Excerpted text:
-=-=-=-=-

All of you who are saying Shaq is just having fun and its not serious has go to be absolutely insane. Shaq was serious, and he just has to take a shot at Kobe. Pretty classless of Shaq, and boy does he suck at rapping. Think about it, of coarse shaq is going to say that he was just having fun and dont make somethin out of nothin. Whats he going to say, yes I was serious and I still have beef with Kobe???? Of coarse not, he has to come out the next day and issue a lame pathetic statement that he was just having fun. I am sorry, thats not just having fun calling out names left and right and dissin them. If Wade doesnt win in the next couple of years, is Shaq going to come up with another lame rap attempt and call out Wade, he cant win without me?


----------



## Drewbs (Feb 16, 2004)

PauloCatarino said:


> He doesn't. He blames Kobe for making it public. Interesting, no?


Wasn't it on a police transcript? From one of their interrogations?


----------



## jazzy1 (Jul 16, 2002)

Shaq was serious. Of course he said it was all in fun his endorsements might not like the tone of his rap. 

But he was serious in dissing Kobe.


----------



## L.A. Guy (Jun 8, 2007)

^^Totally agree. As for Kobe's comments back in 03 about Shaq, thats on Kobe. He should not have mentioned shaq's name in that whole situation. But I dont believe that Kobe is the reason shaq got a divorce, his wife was cheating on him and buying her lover boats, cars, houses etc. Shaq is just using Kobe as an excuse to why his wife was screwing another man!


----------



## Redeemed (Feb 2, 2008)

lol he was just kiddin


----------



## Basel (Mar 31, 2005)

Can't believe this was the top story on ESPNews.


----------



## King Sancho Fantastic (Jul 19, 2005)

Just more fuel for next year.. keep it coming haters..


----------



## nguyen_milan (Jun 28, 2005)

That is not big of a deal but I think Kobe n Shaq are cool? No? 
Funny but classless by Shaq.


----------



## B_&_B (Feb 19, 2004)

For the record, I dont like Kobe at all. But he's an amazing basketball player... one of the best of all time.

Kobe made it to the Finals with Odom and Gasol... Shaq couldnt get out of the first round with Nash and Amare. Shaq should shut up.

Cheating on your wife is never good... but at least Shaq didnt rape someone.


----------



## elcap15 (Aug 8, 2006)

-=-=-=-=-

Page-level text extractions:
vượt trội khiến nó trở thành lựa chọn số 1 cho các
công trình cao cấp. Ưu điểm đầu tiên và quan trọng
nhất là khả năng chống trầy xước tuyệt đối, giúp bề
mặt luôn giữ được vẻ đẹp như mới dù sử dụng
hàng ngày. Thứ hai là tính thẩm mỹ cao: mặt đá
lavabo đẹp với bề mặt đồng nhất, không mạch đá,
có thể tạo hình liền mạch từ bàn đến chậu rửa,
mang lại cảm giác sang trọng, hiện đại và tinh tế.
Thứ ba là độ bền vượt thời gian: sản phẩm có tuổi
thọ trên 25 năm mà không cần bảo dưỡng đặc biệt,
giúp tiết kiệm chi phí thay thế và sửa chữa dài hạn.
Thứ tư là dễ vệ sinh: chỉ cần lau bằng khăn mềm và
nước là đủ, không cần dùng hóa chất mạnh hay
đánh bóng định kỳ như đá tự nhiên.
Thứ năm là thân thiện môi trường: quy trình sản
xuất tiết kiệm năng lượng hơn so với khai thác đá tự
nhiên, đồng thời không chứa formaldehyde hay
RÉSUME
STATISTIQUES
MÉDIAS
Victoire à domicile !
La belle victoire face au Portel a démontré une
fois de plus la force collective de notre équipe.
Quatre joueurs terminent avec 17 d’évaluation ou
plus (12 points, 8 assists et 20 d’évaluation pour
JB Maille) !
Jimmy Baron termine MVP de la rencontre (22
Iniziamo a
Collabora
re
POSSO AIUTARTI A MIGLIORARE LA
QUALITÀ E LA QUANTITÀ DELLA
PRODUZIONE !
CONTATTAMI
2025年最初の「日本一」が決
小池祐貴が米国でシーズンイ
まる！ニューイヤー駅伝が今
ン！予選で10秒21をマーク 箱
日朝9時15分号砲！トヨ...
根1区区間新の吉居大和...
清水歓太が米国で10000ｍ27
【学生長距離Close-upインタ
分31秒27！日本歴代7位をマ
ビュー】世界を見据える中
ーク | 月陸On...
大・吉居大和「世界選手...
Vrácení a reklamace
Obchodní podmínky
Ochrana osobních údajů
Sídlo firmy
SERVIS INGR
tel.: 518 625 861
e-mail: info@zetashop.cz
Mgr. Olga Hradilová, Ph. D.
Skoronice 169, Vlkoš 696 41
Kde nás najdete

-=-=-=-=-

Parts of the exercise:
**a)** In the entries, starting at the first line and ending at the line that contains "2025年最初の「日本一」が決", both ends included, switch "MÉDIAS" to "VIDÉOS" and give those lines again with everything else left as it is.
**b)** Pick up the forum thread about Shaq's rap aimed at Kobe from the point where it stops.

Expected results:
**a)**
vượt trội khiến nó trở thành lựa chọn số 1 cho các
công trình cao cấp. Ưu điểm đầu tiên và quan trọng
nhất là khả năng chống trầy xước tuyệt đối, giúp bề
mặt luôn giữ được vẻ đẹp như mới dù sử dụng
hàng ngày. Thứ hai là tính thẩm mỹ cao: mặt đá
lavabo đẹp với bề mặt đồng nhất, không mạch đá,
có thể tạo hình liền mạch từ bàn đến chậu rửa,
mang lại cảm giác sang trọng, hiện đại và tinh tế.
Thứ ba là độ bền vượt thời gian: sản phẩm có tuổi
thọ trên 25 năm mà không cần bảo dưỡng đặc biệt,
giúp tiết kiệm chi phí thay thế và sửa chữa dài hạn.
Thứ tư là dễ vệ sinh: chỉ cần lau bằng khăn mềm và
nước là đủ, không cần dùng hóa chất mạnh hay
đánh bóng định kỳ như đá tự nhiên.
Thứ năm là thân thiện môi trường: quy trình sản
xuất tiết kiệm năng lượng hơn so với khai thác đá tự
nhiên, đồng thời không chứa formaldehyde hay
RÉSUME
STATISTIQUES
VIDÉOS
Victoire à domicile !
La belle victoire face au Portel a démontré une
fois de plus la force collective de notre équipe.
Quatre joueurs terminent avec 17 d’évaluation ou
plus (12 points, 8 assists et 20 d’évaluation pour
JB Maille) !
Jimmy Baron termine MVP de la rencontre (22
Iniziamo a
Collabora
re
POSSO AIUTARTI A MIGLIORARE LA
QUALITÀ E LA QUANTITÀ DELLA
PRODUZIONE !
CONTATTAMI
2025年最初の「日本一」が決

**b)**
B_&_B said:


> Cheating on your wife is never good... but at least Shaq didnt rape someone.


I dont know who you are talking about. No one on the Lakers has ever been convicted of rape. 

I suppose it makes sense that someone who goes into a different team's forum to bait their fans would have a hard time understanding what "charges dropped" means.

Stay in the Blazer's forum if you're going to bring trash like this into ours. There's no place for you here.


----------



## The Solution (Jan 2, 2008)

repped


----------



## PauloCatarino (May 31, 2003)

elcap15 said:


> I dont know who you are talking about. No one on the Lakers has ever been convicted of rape.
> 
> I suppose it makes sense that someone who goes into a different team's forum to bait their fans would have a hard time understanding what "charges dropped" means.
> 
> *Stay in the Blazer's forum if you're going to bring trash like this into ours. There's no place for you here.*


I object!

A Trailblazers (of all teams!) fan talking about players and criminal activities is always good for comical relief!


----------



## someone (Jul 17, 2007)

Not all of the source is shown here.